● **WHAT IS EXPECTED**
Below are records; reproduce exactly the lines from the one that has "Votre message" through the one that has "démembrement ?", ends included, and nothing more.

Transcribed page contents
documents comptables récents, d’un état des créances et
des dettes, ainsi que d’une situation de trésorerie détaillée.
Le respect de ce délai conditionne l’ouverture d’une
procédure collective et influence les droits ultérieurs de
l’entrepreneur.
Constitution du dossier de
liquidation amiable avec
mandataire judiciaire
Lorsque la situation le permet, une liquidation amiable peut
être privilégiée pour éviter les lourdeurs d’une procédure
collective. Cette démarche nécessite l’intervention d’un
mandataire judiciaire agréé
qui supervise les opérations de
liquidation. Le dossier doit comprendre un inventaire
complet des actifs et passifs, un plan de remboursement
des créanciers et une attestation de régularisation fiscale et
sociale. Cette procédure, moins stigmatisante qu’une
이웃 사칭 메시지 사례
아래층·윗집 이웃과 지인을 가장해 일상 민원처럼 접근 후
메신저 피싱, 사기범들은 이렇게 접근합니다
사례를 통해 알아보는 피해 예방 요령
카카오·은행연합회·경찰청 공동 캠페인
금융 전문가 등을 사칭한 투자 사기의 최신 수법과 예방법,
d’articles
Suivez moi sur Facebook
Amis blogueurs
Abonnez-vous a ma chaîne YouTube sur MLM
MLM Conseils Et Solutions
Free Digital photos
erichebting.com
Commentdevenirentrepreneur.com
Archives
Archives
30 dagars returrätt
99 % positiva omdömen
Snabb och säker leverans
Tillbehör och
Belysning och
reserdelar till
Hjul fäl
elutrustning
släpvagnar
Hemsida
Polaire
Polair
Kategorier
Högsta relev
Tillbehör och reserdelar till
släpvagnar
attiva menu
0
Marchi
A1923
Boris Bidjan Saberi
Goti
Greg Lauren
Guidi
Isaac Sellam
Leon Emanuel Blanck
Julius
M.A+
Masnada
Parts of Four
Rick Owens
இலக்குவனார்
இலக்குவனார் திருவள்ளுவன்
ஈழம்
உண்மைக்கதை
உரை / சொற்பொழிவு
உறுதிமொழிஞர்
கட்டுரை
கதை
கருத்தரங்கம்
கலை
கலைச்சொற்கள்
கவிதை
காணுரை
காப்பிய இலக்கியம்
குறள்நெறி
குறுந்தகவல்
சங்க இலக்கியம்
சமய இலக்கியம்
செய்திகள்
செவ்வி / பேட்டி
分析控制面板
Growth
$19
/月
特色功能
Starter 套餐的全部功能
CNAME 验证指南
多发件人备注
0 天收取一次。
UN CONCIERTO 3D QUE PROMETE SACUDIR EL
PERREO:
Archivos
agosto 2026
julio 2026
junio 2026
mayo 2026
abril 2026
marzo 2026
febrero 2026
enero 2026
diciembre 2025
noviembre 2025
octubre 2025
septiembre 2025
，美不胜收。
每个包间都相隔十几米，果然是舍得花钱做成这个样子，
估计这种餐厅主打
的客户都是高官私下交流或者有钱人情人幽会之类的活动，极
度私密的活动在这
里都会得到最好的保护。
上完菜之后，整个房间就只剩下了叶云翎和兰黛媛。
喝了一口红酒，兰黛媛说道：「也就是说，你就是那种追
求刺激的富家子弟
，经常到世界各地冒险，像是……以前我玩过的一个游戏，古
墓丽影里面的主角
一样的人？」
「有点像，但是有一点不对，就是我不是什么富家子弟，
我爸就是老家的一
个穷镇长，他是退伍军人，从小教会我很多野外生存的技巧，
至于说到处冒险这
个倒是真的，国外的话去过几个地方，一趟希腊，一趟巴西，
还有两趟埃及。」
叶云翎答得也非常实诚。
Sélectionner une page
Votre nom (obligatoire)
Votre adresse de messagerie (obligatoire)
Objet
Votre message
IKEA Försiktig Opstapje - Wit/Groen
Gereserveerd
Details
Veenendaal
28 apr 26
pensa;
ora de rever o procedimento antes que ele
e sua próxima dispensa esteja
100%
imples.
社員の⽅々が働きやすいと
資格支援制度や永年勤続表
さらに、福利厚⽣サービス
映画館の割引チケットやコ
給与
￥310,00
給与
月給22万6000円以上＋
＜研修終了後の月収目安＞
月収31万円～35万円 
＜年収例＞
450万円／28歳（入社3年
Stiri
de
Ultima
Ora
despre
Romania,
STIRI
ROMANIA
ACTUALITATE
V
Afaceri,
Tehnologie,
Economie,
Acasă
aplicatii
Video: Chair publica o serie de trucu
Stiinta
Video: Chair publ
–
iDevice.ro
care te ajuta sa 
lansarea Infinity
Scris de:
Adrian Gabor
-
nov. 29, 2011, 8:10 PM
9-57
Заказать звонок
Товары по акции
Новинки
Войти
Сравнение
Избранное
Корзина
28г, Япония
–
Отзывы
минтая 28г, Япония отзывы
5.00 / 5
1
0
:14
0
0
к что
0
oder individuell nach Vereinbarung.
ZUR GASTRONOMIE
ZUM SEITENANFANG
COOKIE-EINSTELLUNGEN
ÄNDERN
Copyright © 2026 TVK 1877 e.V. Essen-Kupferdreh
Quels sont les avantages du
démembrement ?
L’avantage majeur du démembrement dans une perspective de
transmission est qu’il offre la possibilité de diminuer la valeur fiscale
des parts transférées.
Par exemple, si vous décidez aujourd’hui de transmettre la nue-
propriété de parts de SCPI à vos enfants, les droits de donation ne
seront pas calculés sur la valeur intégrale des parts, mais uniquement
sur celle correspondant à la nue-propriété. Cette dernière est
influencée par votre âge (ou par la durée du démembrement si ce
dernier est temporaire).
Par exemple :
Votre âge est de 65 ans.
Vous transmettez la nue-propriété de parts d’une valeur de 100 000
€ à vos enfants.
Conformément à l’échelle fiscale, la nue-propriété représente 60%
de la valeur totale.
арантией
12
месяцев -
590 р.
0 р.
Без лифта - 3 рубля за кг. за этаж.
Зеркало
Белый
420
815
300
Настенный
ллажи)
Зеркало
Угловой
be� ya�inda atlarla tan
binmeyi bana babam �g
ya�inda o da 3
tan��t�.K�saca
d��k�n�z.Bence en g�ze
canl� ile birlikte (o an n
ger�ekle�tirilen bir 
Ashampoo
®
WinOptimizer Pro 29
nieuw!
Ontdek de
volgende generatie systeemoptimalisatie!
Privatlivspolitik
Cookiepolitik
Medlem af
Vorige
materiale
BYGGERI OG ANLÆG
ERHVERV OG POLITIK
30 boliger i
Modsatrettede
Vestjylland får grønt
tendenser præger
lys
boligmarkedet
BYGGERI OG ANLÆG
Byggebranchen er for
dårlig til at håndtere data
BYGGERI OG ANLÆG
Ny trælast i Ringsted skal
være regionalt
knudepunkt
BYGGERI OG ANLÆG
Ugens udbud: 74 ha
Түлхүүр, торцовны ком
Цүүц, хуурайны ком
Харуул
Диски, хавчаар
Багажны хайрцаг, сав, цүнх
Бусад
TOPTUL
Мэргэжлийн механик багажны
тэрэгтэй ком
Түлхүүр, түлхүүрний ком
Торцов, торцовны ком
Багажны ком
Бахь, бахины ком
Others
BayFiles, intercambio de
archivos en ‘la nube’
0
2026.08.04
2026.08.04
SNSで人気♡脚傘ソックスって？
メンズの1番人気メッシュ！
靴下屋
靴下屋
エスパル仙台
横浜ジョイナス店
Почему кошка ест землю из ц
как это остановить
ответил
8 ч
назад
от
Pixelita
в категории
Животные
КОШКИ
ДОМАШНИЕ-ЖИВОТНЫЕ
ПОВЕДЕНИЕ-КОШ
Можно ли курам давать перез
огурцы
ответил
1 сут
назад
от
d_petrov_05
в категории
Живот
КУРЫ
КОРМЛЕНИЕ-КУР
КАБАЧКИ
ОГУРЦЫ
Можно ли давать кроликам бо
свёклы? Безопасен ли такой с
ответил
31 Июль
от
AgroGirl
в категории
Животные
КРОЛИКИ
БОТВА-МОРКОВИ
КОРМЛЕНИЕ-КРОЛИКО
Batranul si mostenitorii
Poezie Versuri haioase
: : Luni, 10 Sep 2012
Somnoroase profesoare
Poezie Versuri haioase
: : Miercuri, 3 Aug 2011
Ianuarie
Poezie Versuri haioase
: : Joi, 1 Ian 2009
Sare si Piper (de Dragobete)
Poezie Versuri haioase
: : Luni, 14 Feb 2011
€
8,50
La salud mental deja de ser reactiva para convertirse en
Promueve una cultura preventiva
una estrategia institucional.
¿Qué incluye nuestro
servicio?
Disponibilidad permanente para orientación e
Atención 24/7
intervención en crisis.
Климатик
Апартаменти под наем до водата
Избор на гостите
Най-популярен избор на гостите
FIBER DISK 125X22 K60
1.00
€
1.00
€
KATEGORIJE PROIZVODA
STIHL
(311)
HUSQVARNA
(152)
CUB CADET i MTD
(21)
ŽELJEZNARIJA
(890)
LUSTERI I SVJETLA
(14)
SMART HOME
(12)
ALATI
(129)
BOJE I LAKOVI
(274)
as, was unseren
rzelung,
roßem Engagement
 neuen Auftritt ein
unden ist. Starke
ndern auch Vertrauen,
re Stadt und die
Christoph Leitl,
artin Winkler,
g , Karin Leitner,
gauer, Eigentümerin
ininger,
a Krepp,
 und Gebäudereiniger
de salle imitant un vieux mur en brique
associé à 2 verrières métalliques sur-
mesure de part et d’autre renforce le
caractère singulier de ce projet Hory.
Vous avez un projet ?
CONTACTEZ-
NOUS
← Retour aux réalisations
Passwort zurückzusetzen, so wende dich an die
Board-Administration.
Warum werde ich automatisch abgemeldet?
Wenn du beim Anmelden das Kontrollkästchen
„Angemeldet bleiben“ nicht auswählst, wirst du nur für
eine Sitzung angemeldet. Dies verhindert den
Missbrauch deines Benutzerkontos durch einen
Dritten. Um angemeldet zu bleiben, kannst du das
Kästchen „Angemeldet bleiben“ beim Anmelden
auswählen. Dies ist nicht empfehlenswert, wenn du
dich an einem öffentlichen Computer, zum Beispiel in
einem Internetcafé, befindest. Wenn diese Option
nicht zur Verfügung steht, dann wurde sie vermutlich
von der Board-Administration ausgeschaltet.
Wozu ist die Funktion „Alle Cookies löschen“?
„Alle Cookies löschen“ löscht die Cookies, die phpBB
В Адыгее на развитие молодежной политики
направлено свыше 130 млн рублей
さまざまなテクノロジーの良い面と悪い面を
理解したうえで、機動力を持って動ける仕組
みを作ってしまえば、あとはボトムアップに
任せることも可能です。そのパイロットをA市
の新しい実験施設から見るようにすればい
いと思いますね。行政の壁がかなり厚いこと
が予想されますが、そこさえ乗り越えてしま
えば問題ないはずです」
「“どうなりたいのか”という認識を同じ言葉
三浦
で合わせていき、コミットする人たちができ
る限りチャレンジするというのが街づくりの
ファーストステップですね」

● **EXERCISE SOLUTION**
Votre message
IKEA Försiktig Opstapje - Wit/Groen
Gereserveerd
Details
Veenendaal
28 apr 26
pensa;
ora de rever o procedimento antes que ele
e sua próxima dispensa esteja
100%
imples.
社員の⽅々が働きやすいと
資格支援制度や永年勤続表
さらに、福利厚⽣サービス
映画館の割引チケットやコ
給与
￥310,00
給与
月給22万6000円以上＋
＜研修終了後の月収目安＞
月収31万円～35万円 
＜年収例＞
450万円／28歳（入社3年
Stiri
de
Ultima
Ora
despre
Romania,
STIRI
ROMANIA
ACTUALITATE
V
Afaceri,
Tehnologie,
Economie,
Acasă
aplicatii
Video: Chair publica o serie de trucu
Stiinta
Video: Chair publ
–
iDevice.ro
care te ajuta sa 
lansarea Infinity
Scris de:
Adrian Gabor
-
nov. 29, 2011, 8:10 PM
9-57
Заказать звонок
Товары по акции
Новинки
Войти
Сравнение
Избранное
Корзина
28г, Япония
–
Отзывы
минтая 28г, Япония отзывы
5.00 / 5
1
0
:14
0
0
к что
0
oder individuell nach Vereinbarung.
ZUR GASTRONOMIE
ZUM SEITENANFANG
COOKIE-EINSTELLUNGEN
ÄNDERN
Copyright © 2026 TVK 1877 e.V. Essen-Kupferdreh
Quels sont les avantages du
démembrement ?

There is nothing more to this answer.